At this point, there were no other conservative options available for this patient. The dilemma is her age. Osteotomy is sometimes a treatment for AVN, but given the area of necrosis of this patient’s femoral head, this procedure is not indicated. The plan for this patient is to continue non- weight- bearing. The only definitive treatment for this patient would be a total hip arthroplasty (THA). Because this patient is so young, the patient was referred to a hip joint revision specialist with plan to follow-up again 6 weeks later. At her age, it would be challenging to do a THA, given that she would most likely have to undergo the same procedure several more times throughout her life. Hip replacements have an average life of 15–20 years, so the prospect of conserving as much of the joint as possible and not undergoing THA at such a young age is paramount. It would be devastating for the patient to have to have 4–6 hip replacements in her lifetime. Time will tell if conservative therapy such as minimal weight-bearing, bisphosphonates, and vitamin D will have any appreciable effects on this patient’s hip. The progression from seemingly successful surgery - clinically and radiographically - to the onset of pain spanned two months. Everything will be done to buy her time and avoid THA.

Discussion and conclusions

The normal adult hemoglobin has two alpha and two beta chains. Hemoglobin that has the ability to sickle is referred to as sickle hemoglobin (HbS). Sickle hemoglobin is the result of a single point mutation from Glutamine to Valine on the beta globin chain. If an individual is homozygous-meaning they inherit two mutated beta globin chains- they will have sickle cell disease [4]. These abnormal beta chains cause RBC’s to become fragile and change shape secondary to conditions of hypoxia, acidity, and dehydration. Repeated vaso-occlusion by sickled RBC’s will eventually cause ischemia, infarction, edema, and end-organ damage of bone any system [5, 6].

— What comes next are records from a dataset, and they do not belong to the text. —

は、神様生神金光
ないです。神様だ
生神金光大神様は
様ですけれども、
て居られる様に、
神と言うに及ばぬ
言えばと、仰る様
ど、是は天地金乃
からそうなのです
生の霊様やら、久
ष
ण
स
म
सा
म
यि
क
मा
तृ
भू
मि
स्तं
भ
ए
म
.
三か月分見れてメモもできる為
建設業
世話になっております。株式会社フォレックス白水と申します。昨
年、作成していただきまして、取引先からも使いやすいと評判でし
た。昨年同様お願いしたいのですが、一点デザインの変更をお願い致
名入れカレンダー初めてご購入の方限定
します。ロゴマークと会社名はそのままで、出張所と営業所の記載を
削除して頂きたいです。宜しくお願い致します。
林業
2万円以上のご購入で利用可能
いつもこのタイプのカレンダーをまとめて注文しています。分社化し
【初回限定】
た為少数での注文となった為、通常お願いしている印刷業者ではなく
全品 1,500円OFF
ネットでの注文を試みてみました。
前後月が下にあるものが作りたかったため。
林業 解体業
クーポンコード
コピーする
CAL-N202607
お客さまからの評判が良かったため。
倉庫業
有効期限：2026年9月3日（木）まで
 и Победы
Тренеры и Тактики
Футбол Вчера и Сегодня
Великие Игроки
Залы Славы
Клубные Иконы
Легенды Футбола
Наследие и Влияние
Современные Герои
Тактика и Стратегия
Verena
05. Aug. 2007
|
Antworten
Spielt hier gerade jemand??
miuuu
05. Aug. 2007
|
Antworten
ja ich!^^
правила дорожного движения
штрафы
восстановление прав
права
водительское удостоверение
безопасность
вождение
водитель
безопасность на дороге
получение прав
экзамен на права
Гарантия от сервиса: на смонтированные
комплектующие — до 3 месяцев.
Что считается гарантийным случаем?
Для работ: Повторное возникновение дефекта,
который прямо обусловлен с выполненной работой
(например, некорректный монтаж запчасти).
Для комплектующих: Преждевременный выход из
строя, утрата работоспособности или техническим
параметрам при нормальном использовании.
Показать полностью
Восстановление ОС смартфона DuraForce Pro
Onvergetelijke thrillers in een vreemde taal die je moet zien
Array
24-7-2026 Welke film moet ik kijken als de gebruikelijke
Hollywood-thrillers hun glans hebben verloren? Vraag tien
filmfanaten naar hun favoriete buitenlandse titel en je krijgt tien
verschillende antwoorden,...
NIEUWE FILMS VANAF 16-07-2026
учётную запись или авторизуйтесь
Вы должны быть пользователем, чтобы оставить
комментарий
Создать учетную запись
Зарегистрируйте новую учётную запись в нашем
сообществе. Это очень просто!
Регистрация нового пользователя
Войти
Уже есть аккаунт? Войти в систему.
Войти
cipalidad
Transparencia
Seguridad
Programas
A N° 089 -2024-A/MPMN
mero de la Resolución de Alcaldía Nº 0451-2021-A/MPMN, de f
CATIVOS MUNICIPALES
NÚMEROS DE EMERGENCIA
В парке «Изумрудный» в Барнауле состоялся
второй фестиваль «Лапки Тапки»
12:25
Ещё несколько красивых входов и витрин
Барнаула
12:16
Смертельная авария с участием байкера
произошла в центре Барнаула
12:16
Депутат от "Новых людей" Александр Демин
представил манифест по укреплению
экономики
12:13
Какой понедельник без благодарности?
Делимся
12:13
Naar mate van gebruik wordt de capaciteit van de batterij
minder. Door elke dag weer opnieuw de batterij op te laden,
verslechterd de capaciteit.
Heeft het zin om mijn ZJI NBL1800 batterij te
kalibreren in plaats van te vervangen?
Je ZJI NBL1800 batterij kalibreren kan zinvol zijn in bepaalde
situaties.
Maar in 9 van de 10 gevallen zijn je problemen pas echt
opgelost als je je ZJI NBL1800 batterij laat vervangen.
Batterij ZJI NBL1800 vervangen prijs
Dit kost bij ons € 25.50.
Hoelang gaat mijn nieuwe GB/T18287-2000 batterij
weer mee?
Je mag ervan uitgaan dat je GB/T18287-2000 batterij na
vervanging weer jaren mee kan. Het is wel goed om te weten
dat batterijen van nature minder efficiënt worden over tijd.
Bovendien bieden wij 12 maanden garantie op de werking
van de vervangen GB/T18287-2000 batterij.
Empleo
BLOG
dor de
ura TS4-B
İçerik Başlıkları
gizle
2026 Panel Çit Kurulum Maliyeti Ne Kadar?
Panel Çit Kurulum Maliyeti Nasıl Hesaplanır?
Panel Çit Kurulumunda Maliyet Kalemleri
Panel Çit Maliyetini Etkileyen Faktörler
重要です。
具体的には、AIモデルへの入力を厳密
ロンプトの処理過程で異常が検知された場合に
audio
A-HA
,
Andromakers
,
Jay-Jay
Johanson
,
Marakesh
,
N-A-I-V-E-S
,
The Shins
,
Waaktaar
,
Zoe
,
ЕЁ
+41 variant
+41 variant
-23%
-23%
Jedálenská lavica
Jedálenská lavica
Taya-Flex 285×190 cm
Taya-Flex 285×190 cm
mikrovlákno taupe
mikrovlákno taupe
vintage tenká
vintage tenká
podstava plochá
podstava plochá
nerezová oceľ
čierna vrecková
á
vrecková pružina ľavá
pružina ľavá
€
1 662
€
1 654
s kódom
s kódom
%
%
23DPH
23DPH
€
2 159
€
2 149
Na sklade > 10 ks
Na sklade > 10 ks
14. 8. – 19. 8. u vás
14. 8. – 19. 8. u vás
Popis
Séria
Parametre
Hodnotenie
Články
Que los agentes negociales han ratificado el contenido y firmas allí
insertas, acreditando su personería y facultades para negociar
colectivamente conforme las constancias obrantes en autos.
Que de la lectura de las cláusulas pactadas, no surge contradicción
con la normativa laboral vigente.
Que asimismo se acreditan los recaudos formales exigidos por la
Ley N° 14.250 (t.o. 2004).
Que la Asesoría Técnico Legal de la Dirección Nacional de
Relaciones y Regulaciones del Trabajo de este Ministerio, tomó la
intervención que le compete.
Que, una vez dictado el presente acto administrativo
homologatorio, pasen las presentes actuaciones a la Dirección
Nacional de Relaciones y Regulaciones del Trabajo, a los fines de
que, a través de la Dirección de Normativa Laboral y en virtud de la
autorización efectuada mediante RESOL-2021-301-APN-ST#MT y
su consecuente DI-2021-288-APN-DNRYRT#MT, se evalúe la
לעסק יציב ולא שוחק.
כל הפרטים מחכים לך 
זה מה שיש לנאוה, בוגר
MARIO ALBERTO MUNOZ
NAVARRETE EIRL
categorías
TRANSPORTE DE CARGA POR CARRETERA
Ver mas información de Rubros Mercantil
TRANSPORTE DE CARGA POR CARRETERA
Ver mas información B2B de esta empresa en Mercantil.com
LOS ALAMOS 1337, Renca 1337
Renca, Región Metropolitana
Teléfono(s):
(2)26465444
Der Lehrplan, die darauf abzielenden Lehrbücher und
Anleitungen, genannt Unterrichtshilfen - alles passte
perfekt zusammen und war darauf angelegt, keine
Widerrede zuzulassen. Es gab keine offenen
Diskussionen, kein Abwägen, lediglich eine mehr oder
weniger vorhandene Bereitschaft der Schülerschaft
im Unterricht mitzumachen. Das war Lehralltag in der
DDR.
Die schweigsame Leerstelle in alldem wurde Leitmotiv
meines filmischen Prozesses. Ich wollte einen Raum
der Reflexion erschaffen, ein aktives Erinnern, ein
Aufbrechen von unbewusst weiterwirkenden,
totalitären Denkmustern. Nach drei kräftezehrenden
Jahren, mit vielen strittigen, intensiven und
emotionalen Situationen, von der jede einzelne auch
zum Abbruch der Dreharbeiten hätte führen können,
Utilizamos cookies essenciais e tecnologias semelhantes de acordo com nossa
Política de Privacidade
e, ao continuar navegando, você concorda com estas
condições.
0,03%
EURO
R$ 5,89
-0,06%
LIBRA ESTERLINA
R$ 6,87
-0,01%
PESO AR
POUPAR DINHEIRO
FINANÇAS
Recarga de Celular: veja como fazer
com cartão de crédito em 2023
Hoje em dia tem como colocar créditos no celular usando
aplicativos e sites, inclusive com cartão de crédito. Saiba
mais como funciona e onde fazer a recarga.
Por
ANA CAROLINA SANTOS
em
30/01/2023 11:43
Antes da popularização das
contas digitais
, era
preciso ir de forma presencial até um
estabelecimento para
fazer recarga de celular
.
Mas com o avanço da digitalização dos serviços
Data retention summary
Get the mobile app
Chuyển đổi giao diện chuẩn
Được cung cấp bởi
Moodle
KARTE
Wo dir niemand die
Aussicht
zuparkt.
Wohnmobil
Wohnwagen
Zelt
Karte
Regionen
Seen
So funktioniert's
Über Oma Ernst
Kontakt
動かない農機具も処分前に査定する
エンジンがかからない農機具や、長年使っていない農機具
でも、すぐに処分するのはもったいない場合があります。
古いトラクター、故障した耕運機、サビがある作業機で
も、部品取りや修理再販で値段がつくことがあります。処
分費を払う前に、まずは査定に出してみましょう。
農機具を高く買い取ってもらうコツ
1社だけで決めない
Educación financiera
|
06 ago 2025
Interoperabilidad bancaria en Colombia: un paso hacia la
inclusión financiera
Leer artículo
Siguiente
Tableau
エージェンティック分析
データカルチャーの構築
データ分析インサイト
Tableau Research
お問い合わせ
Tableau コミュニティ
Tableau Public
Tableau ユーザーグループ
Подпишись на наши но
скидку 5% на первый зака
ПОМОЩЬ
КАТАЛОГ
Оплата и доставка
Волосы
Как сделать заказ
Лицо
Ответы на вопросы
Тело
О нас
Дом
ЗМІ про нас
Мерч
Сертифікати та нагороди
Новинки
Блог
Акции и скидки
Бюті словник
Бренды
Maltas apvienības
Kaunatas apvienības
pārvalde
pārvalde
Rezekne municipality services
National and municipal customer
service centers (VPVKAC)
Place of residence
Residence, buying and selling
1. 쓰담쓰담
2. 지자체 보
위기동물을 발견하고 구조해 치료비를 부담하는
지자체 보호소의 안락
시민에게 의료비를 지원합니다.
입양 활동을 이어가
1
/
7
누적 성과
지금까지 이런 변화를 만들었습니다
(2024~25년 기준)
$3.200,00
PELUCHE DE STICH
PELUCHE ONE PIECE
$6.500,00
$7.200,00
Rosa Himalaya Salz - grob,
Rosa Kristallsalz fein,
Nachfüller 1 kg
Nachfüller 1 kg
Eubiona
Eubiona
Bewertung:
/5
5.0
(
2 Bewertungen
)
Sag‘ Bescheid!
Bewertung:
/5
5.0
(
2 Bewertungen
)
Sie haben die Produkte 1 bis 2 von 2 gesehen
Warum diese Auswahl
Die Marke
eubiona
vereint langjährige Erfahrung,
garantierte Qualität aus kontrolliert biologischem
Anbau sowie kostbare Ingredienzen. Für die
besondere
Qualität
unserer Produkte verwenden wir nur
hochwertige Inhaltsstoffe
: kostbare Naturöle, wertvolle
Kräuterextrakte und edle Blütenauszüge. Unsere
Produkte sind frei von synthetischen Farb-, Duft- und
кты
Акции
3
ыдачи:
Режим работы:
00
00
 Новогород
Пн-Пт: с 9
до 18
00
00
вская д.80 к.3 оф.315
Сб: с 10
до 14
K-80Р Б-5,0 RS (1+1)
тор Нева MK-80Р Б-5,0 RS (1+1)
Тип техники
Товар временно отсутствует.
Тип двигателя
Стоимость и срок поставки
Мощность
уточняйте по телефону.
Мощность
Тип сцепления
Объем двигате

If an individual is heterozygous, they only inherit one mutated beta globin chain and will have sickle cell trait. It usually takes 50% of HbS for cells to have the ability to sickle. Sickle cell trait individuals have around 40% and therefore are usually asymptomatic [7]. However there are instances of reported exertional rhabdomyolysis, exercise-induced sudden death, renal papillary necrosis, venous thromboembolism (VTE), and fetal demise.

There have only been four to five cases of AVN in sickle cell trait reported in the literature, so it is an extremely rare occurrence [8]. Physicians must be acutely aware of any patients of African descent who present with hip pain. There is always the possibility of the patient having AVN secondary to sickle cell disease. However, there is still theoretically a chance of the patient having AVN even if they only have the trait. We must be ready to have a lower threshold to think about getting conservative treatments as soon as possible, to salvage what we can of the patient’s anatomical, structural integrity of the bone.

More detailed studies need to be undergone to assess the reason why sickle cell trait sometimes has severe exacerbations. There may be an underlying genetic or epigenetic component which allows the RBC’s to undergo change of shape even though on electrophoresis they do not appear to have HbS or HbSC. It will be challenging down the road to assess younger patients who present like the aforementioned one, because their situation exacts special care so that they may not have to undergo numerous hip replacements in their future. The quality of life and economical aspects of this case are very important, so care must be given to treat quickly. Hopefully with newer technology and pharmacologic therapies, along with conservative approaches like non weight-bearing, patients who develop AVN will have a plan in place to salvage bone and quality of life.